> _Problem A_:
In the goto discussion, how many times is goto said to be used in the 2.6.38 Linux kernel?
> _Problem B_:
Decide whether each statement agrees with the goto discussion, answering yes or no and quoting the words that decide it: (i) Blogger messed up the formatting of a post. (ii) The @Maht reply argues against the usefulness of goto. (iii) The "Lambda Papers" are available from readscheme.org.
> _Problem C_:
Set down the part of the goto discussion that opens with the words containing "Yeah, sorry about" and closes with "the formatting :).".

> _Extracted text_:
▬▬▬
Yeah, sorry about that. The title of your post caught my eye while I was at work and I couldn't resist reading it and then posting, but I couldn't take the time to explain myself properly. And blogger messed up the formatting :).
I do like your mutually tail recursive solution, and some might say that the original goto implementation is nicer to read than my while loop code (even with the formatting). I was just trying to make the point that the iterative implementation didn't need to be as complex as you showed.
If you want to go somewhere, goto is the best way to get there. — Ken Thompson
Goto is used >90k times in the 2.6.38 linux kernel, a 10x increase over 2.4.0
http://temp.thera.be/kernelcurses.png
@Maht: I'm not debating the usefulness of goto, I think everyone agrees it's useful sometimes, especially in C which lacks exceptions.
The point I'm trying to make is that in languages which allow function definitions anywhere and provide tail call removal, function calls offer the functionality you want from goto that you can't get from if, while and exceptions.
It's been a while since I read it, but Guy Lewis Steele, Jr.'s Debunking the 'Expensive Procedure Call' Myth, or, Procedure Call Implementations Considered Harmful, or, Lambda: The Ultimate GOTO comes to mind. Along with the other "Lambda Papers", available from readscheme.org.
▬▬▬
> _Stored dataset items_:
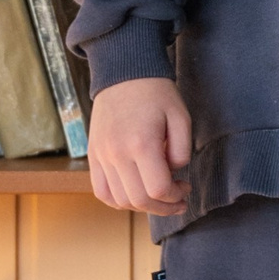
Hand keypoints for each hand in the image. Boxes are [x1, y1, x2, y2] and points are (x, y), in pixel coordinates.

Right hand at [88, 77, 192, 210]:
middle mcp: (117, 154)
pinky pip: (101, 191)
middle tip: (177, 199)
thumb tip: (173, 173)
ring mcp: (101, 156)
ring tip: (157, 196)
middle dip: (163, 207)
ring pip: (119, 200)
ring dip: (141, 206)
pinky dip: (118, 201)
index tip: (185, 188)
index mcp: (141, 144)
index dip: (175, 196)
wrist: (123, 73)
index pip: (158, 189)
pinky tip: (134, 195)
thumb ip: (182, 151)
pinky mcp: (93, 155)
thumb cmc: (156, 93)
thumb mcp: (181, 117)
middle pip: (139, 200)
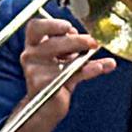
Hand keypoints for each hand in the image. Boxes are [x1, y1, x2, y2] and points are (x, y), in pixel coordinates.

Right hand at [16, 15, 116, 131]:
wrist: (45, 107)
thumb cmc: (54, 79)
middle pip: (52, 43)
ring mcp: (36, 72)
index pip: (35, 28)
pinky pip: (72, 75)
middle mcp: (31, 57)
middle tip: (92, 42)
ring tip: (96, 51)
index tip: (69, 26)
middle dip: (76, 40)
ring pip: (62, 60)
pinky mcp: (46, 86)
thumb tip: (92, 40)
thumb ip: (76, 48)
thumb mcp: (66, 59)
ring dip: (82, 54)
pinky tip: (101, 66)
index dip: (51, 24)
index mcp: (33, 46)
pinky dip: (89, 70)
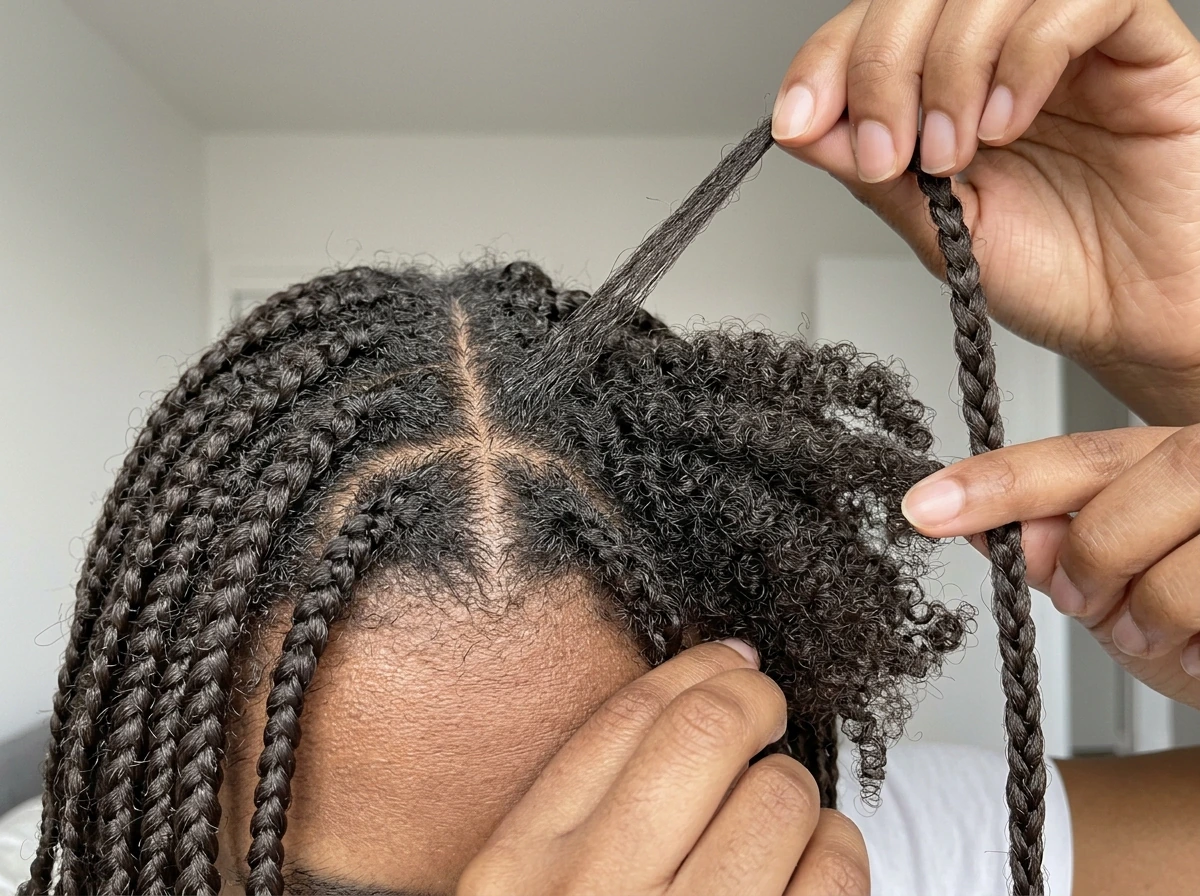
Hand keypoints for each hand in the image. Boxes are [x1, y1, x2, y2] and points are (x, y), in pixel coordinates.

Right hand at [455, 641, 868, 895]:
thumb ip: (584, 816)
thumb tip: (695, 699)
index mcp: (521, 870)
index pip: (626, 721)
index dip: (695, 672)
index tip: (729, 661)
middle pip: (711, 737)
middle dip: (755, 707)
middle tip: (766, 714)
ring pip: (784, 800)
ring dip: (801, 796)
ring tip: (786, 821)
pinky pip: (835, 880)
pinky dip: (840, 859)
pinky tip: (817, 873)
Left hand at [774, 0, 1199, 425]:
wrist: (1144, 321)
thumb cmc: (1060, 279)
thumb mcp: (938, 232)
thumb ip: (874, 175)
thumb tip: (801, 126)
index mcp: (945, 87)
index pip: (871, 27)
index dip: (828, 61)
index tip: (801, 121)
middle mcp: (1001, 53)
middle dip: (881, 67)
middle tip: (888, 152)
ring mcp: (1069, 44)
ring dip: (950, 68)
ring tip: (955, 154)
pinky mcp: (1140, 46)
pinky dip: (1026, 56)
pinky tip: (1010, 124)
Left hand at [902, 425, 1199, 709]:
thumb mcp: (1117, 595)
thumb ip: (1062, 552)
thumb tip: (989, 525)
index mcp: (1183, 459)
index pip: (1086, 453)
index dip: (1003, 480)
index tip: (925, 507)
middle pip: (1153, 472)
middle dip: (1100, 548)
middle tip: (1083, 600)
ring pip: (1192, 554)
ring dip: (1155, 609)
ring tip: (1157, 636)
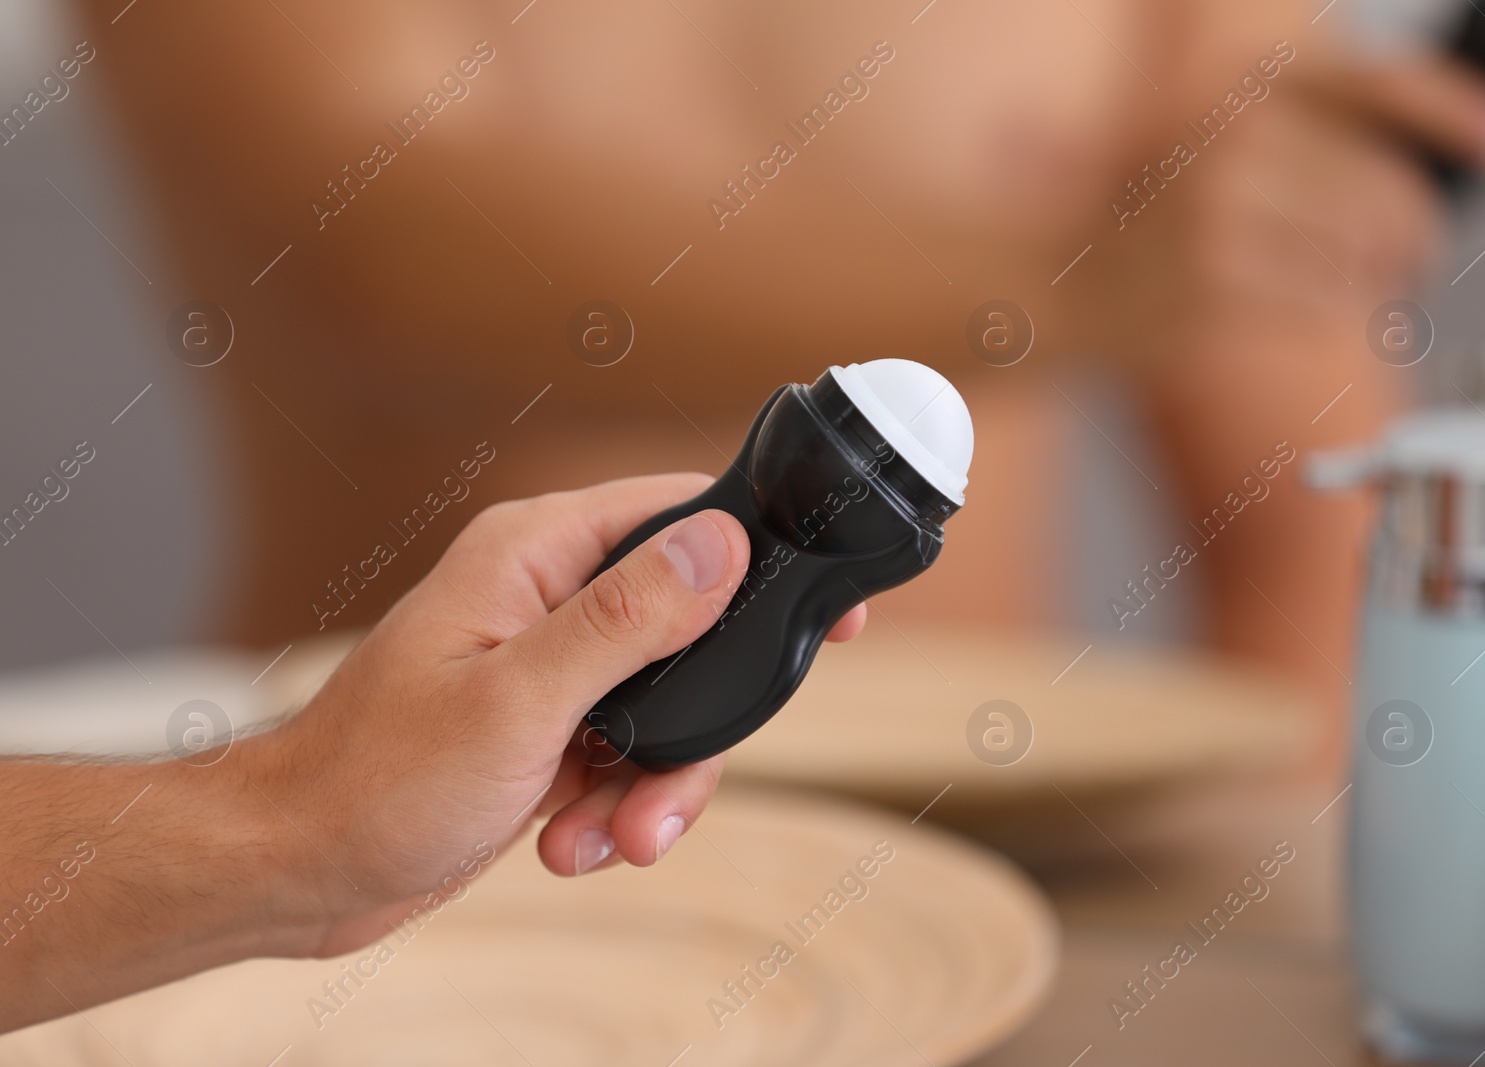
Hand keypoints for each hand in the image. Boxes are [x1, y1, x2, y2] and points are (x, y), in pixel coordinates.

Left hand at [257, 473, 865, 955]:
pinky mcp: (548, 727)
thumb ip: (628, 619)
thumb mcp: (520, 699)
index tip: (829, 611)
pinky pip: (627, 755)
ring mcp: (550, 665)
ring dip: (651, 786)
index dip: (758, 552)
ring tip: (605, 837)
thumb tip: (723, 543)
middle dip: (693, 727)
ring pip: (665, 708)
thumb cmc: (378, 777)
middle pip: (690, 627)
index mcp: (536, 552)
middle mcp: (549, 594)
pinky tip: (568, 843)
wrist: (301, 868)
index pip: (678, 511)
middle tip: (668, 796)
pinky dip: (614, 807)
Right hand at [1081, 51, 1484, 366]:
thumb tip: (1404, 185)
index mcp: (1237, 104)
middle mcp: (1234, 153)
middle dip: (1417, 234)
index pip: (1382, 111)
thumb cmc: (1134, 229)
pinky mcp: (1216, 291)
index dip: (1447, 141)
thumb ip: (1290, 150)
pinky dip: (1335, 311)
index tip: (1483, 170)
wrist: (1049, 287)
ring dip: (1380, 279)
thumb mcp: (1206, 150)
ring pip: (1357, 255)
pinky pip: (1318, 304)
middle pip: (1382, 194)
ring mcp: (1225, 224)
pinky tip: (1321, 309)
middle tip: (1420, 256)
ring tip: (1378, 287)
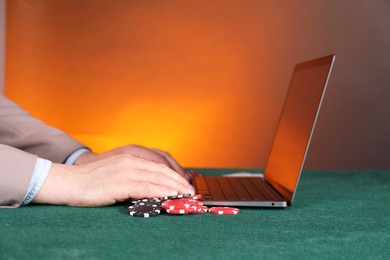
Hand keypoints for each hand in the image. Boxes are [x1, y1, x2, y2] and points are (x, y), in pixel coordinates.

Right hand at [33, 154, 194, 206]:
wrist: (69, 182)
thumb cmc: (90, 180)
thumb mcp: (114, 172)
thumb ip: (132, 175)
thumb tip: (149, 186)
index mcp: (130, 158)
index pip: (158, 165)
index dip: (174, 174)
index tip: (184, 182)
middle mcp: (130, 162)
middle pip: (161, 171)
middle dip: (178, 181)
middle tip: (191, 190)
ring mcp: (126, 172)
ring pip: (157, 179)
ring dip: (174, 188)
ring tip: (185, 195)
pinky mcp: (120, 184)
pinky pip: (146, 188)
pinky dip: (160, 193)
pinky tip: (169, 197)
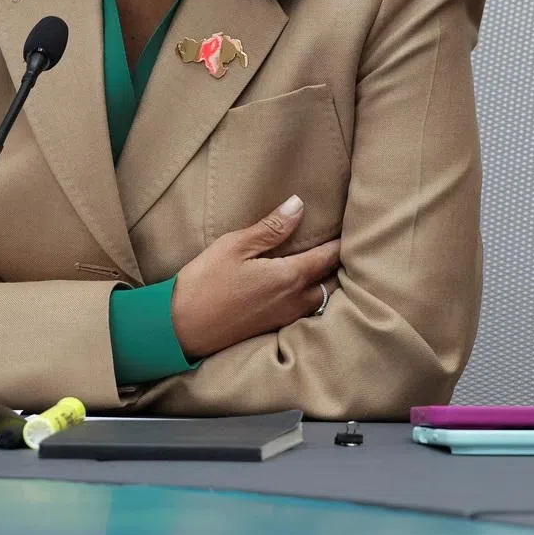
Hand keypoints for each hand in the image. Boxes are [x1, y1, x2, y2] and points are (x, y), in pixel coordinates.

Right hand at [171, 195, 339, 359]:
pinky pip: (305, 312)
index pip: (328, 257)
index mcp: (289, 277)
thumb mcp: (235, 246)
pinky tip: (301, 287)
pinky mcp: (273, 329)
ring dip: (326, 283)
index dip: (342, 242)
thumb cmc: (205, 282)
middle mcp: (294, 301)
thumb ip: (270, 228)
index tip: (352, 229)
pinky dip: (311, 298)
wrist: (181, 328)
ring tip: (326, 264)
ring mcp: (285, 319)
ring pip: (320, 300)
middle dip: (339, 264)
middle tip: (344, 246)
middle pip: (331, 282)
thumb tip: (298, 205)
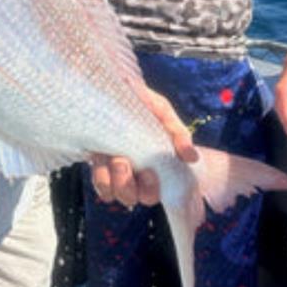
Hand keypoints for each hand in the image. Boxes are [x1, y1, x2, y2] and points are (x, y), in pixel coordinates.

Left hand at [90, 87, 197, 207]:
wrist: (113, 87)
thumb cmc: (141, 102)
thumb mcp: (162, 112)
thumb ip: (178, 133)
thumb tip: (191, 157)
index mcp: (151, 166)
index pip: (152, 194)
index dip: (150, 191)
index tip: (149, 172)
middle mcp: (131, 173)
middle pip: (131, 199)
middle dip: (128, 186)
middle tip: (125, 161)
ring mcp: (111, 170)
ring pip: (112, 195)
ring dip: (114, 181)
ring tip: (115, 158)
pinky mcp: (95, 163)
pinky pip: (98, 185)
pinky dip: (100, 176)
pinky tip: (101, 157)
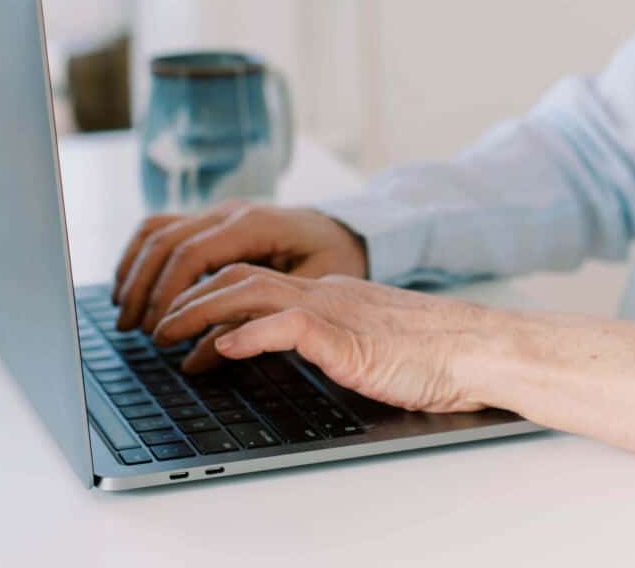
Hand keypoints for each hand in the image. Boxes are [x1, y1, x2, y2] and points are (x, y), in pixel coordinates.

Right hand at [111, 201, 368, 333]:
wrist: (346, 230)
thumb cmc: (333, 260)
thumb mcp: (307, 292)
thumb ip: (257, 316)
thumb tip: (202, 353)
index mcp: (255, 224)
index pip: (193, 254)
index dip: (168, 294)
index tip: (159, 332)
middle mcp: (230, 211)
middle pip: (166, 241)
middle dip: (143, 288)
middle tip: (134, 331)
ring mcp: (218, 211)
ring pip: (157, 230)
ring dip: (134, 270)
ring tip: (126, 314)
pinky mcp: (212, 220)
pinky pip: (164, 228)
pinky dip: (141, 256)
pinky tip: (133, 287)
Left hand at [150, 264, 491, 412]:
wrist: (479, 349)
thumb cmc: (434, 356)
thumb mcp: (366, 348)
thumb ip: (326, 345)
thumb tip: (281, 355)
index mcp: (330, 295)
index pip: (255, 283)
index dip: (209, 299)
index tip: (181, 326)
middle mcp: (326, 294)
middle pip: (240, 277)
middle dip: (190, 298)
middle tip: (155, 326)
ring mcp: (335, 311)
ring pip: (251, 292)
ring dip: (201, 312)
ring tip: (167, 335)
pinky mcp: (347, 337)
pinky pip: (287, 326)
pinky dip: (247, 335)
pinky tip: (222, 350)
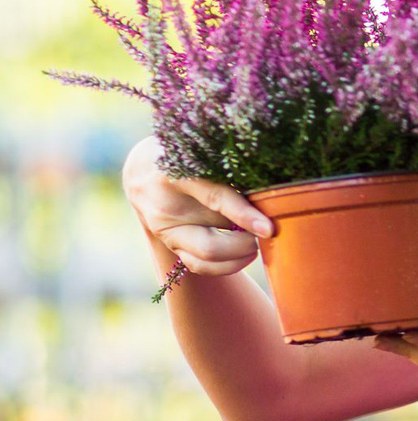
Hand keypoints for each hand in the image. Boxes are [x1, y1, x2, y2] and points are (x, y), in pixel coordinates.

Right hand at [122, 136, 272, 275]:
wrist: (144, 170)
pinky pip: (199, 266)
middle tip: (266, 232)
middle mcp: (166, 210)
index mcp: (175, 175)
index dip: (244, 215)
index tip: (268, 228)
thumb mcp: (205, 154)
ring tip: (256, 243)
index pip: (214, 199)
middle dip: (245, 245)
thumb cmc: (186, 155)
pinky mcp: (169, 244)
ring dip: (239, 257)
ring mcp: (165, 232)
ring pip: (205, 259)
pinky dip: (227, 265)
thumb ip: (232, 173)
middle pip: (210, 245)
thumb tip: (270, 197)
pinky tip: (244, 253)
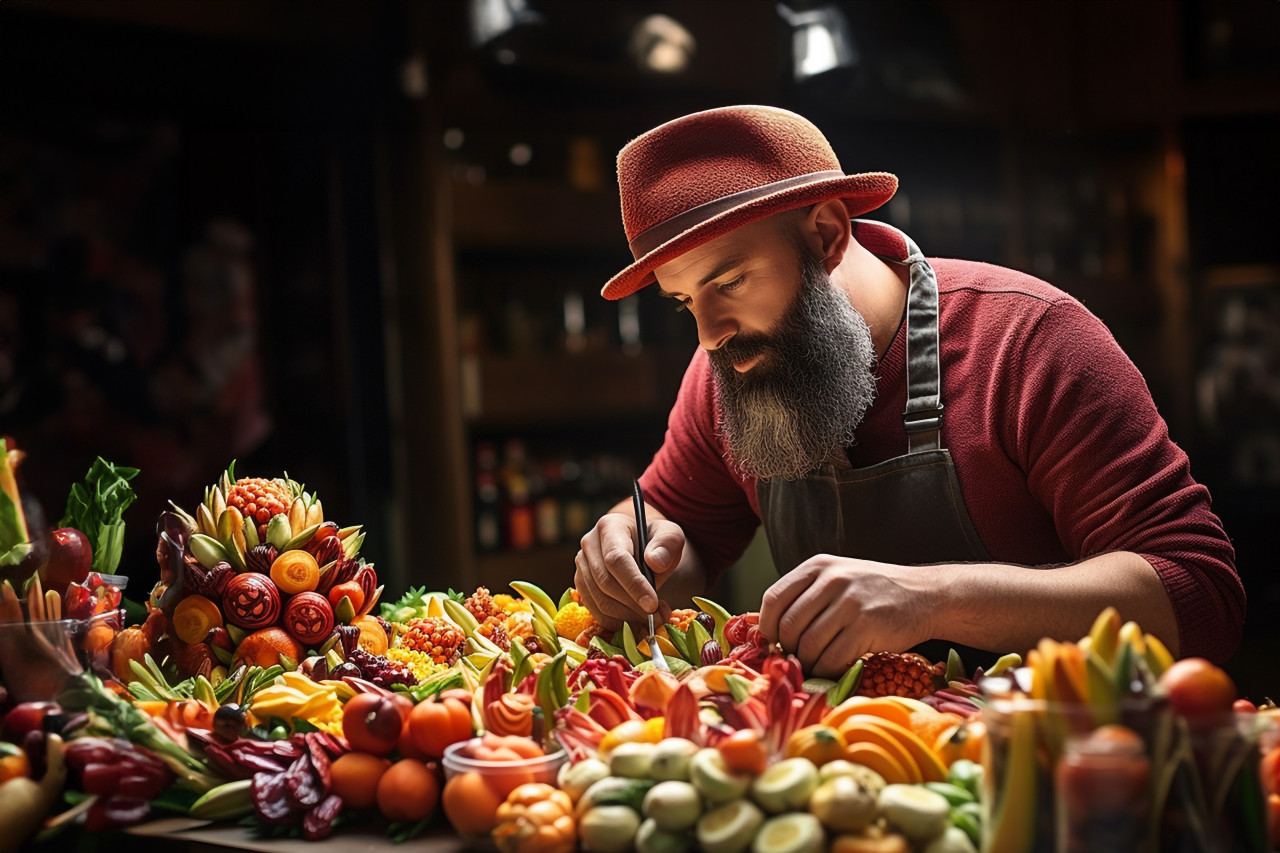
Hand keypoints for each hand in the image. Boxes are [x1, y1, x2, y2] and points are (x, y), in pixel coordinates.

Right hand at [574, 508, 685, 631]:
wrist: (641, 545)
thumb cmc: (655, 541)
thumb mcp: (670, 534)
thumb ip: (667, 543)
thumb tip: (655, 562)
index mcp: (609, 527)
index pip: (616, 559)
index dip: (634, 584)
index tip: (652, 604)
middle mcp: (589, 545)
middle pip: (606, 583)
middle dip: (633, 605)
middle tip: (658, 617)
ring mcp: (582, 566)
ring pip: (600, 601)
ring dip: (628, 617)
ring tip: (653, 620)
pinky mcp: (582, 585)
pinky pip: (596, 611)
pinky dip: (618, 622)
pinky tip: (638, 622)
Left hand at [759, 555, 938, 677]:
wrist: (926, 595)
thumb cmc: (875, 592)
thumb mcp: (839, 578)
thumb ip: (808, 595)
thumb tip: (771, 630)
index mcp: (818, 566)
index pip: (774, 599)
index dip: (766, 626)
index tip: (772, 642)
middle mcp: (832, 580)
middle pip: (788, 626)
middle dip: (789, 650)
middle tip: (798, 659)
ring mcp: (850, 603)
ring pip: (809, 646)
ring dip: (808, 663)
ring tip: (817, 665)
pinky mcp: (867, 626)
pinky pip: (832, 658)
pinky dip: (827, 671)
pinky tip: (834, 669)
▬▬▬
> _Written response A_:
More than 90k times, a 10x increase over 2.4.0.

> _Written response B_:
(i) Yes: "And blogger messed up the formatting :)."
(ii) No: "I'm not debating the usefulness of goto, I think everyone agrees it's useful sometimes, especially in C which lacks exceptions."
(iii) Yes: "Along with the other "Lambda Papers", available from readscheme.org."

> _Written response C_:
Yeah, sorry about that. The title of your post caught my eye while I was at work and I couldn't resist reading it and then posting, but I couldn't take the time to explain myself properly. And blogger messed up the formatting :).